Task instructions: The entries below should be copied exactly and completely.

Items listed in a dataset

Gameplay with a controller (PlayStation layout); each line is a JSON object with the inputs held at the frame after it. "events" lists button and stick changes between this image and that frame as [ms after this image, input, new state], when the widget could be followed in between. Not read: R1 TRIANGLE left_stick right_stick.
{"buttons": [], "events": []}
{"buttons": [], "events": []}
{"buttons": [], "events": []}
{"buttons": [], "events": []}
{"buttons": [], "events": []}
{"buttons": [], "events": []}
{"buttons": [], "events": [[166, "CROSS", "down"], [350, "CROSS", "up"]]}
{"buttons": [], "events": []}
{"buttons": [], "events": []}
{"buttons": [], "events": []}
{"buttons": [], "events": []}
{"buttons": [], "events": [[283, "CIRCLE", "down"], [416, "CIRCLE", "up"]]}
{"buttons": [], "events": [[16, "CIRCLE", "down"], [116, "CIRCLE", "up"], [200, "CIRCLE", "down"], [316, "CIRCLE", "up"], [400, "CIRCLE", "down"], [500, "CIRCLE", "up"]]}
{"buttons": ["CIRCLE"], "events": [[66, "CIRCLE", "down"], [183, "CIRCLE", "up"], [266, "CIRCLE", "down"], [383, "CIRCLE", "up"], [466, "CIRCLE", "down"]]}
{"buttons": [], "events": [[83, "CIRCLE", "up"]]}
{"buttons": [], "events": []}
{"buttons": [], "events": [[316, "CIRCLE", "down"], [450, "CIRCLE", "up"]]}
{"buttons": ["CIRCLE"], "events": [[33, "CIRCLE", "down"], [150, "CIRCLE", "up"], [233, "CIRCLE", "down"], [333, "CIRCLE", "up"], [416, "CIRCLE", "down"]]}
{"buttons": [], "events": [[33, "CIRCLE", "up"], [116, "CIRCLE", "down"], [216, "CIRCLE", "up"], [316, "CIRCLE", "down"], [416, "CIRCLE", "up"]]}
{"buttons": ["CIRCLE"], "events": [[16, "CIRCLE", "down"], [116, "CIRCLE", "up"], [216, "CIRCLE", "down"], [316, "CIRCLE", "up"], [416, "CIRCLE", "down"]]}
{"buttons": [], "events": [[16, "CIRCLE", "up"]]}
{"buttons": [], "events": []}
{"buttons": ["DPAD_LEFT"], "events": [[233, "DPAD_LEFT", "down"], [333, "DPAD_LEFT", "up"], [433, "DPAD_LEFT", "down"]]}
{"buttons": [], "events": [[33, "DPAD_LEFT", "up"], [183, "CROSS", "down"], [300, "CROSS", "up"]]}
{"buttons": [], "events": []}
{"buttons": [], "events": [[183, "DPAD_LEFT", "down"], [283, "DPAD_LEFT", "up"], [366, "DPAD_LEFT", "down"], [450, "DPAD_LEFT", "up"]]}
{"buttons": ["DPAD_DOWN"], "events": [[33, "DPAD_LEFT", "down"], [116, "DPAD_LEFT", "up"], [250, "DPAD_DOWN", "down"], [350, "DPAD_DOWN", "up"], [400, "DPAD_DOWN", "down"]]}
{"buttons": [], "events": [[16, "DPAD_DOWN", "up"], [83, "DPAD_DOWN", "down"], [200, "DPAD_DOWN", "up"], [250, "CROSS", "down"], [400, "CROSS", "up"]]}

Response to this exercise:
Gameplay with a controller (PlayStation layout); each line is a JSON object with the inputs held at the frame after it. "events" lists button and stick changes between this image and that frame as [ms after this image, input, new state], when the widget could be followed in between. Not read: R1 TRIANGLE left_stick right_stick.
{"buttons": [], "events": []}
{"buttons": [], "events": []}
{"buttons": [], "events": []}
{"buttons": [], "events": []}
{"buttons": [], "events": []}
{"buttons": [], "events": []}
{"buttons": [], "events": [[166, "CROSS", "down"], [350, "CROSS", "up"]]}
{"buttons": [], "events": []}
{"buttons": [], "events": []}
{"buttons": [], "events": []}
{"buttons": [], "events": []}
{"buttons": [], "events": [[283, "CIRCLE", "down"], [416, "CIRCLE", "up"]]}
{"buttons": [], "events": [[16, "CIRCLE", "down"], [116, "CIRCLE", "up"], [200, "CIRCLE", "down"], [316, "CIRCLE", "up"], [400, "CIRCLE", "down"], [500, "CIRCLE", "up"]]}
{"buttons": ["CIRCLE"], "events": [[66, "CIRCLE", "down"], [183, "CIRCLE", "up"], [266, "CIRCLE", "down"], [383, "CIRCLE", "up"], [466, "CIRCLE", "down"]]}
{"buttons": [], "events": [[83, "CIRCLE", "up"]]}
{"buttons": [], "events": []}
{"buttons": [], "events": [[316, "CIRCLE", "down"], [450, "CIRCLE", "up"]]}
{"buttons": ["CIRCLE"], "events": [[33, "CIRCLE", "down"], [150, "CIRCLE", "up"], [233, "CIRCLE", "down"], [333, "CIRCLE", "up"], [416, "CIRCLE", "down"]]}
{"buttons": [], "events": [[33, "CIRCLE", "up"], [116, "CIRCLE", "down"], [216, "CIRCLE", "up"], [316, "CIRCLE", "down"], [416, "CIRCLE", "up"]]}
{"buttons": ["CIRCLE"], "events": [[16, "CIRCLE", "down"], [116, "CIRCLE", "up"], [216, "CIRCLE", "down"], [316, "CIRCLE", "up"], [416, "CIRCLE", "down"]]}
{"buttons": [], "events": [[16, "CIRCLE", "up"]]}
{"buttons": [], "events": []}
{"buttons": ["DPAD_LEFT"], "events": [[233, "DPAD_LEFT", "down"], [333, "DPAD_LEFT", "up"], [433, "DPAD_LEFT", "down"]]}
{"buttons": [], "events": [[33, "DPAD_LEFT", "up"], [183, "CROSS", "down"], [300, "CROSS", "up"]]}
{"buttons": [], "events": []}
{"buttons": [], "events": [[183, "DPAD_LEFT", "down"], [283, "DPAD_LEFT", "up"], [366, "DPAD_LEFT", "down"], [450, "DPAD_LEFT", "up"]]}
{"buttons": ["DPAD_DOWN"], "events": [[33, "DPAD_LEFT", "down"], [116, "DPAD_LEFT", "up"], [250, "DPAD_DOWN", "down"], [350, "DPAD_DOWN", "up"], [400, "DPAD_DOWN", "down"]]}
{"buttons": [], "events": [[16, "DPAD_DOWN", "up"], [83, "DPAD_DOWN", "down"], [200, "DPAD_DOWN", "up"], [250, "CROSS", "down"], [400, "CROSS", "up"]]}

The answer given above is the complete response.